BEGIN Source data
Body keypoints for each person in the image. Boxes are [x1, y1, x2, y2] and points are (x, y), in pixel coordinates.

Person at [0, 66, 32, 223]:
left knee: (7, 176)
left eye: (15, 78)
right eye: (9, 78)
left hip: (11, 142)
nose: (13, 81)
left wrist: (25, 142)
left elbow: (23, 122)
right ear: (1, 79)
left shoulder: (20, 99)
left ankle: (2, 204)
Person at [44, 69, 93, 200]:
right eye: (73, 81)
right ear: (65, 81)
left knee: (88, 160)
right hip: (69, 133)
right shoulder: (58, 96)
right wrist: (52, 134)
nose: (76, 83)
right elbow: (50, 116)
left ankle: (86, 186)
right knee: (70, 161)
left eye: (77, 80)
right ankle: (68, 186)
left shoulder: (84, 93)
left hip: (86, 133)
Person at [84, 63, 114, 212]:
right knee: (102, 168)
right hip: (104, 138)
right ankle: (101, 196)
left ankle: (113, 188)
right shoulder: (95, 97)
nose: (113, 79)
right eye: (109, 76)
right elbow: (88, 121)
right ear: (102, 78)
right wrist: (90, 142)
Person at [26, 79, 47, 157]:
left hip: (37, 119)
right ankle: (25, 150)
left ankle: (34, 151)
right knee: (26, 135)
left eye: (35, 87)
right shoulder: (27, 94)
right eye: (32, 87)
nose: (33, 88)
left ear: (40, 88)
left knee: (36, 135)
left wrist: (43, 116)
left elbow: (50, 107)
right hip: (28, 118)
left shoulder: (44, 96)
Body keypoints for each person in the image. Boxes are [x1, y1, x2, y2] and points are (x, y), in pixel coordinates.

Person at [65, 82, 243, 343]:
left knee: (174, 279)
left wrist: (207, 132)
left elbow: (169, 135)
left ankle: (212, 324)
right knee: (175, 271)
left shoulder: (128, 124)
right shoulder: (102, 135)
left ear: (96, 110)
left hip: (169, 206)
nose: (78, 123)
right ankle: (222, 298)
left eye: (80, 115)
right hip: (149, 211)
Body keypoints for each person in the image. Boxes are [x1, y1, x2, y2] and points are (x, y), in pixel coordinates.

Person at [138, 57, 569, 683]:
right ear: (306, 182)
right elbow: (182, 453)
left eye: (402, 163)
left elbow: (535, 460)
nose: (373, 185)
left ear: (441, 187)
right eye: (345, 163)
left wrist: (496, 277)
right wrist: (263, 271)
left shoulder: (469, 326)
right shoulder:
END Source data
— What is expected —
Output all of the entries, exactly as they are written.

— Solution to this exercise —
Body keypoints for each person in the image. Boxes are [x1, y1, x2, y2] and points are (x, y), in pixel coordinates.

Person at [0, 66, 32, 223]:
left knee: (7, 176)
left eye: (15, 78)
right eye: (9, 78)
left hip: (11, 142)
nose: (13, 81)
left wrist: (25, 142)
left elbow: (23, 122)
right ear: (1, 79)
left shoulder: (20, 99)
left ankle: (2, 204)
Person at [44, 69, 93, 200]:
right eye: (73, 81)
right ear: (65, 81)
left knee: (88, 160)
right hip: (69, 133)
right shoulder: (58, 96)
right wrist: (52, 134)
nose: (76, 83)
right elbow: (50, 116)
left ankle: (86, 186)
right knee: (70, 161)
left eye: (77, 80)
right ankle: (68, 186)
left shoulder: (84, 93)
left hip: (86, 133)
Person at [84, 63, 114, 212]:
right knee: (102, 168)
right hip: (104, 138)
right ankle: (101, 196)
left ankle: (113, 188)
right shoulder: (95, 97)
nose: (113, 79)
right eye: (109, 76)
right elbow: (88, 121)
right ear: (102, 78)
right wrist: (90, 142)
Person at [26, 79, 47, 157]:
left hip: (37, 119)
right ankle: (25, 150)
left ankle: (34, 151)
right knee: (26, 135)
left eye: (35, 87)
right shoulder: (27, 94)
right eye: (32, 87)
nose: (33, 88)
left ear: (40, 88)
left knee: (36, 135)
left wrist: (43, 116)
left elbow: (50, 107)
right hip: (28, 118)
left shoulder: (44, 96)
Body keypoints for each person in the image. Boxes are [x1, y1, x2, y2] and points are (x, y), in pixel coordinates.

Person at [65, 82, 243, 343]:
left knee: (174, 279)
left wrist: (207, 132)
left elbow: (169, 135)
left ankle: (212, 324)
right knee: (175, 271)
left shoulder: (128, 124)
right shoulder: (102, 135)
left ear: (96, 110)
left hip: (169, 206)
nose: (78, 123)
right ankle: (222, 298)
left eye: (80, 115)
right hip: (149, 211)
Body keypoints for each person in the image. Boxes are [x1, y1, x2, y2] and points are (x, y), in pixel coordinates.

Person at [138, 57, 569, 683]:
right ear: (306, 182)
right elbow: (182, 453)
left eye: (402, 163)
left elbow: (535, 460)
nose: (373, 185)
left ear: (441, 187)
right eye: (345, 163)
left wrist: (496, 277)
right wrist: (263, 271)
left shoulder: (469, 326)
right shoulder:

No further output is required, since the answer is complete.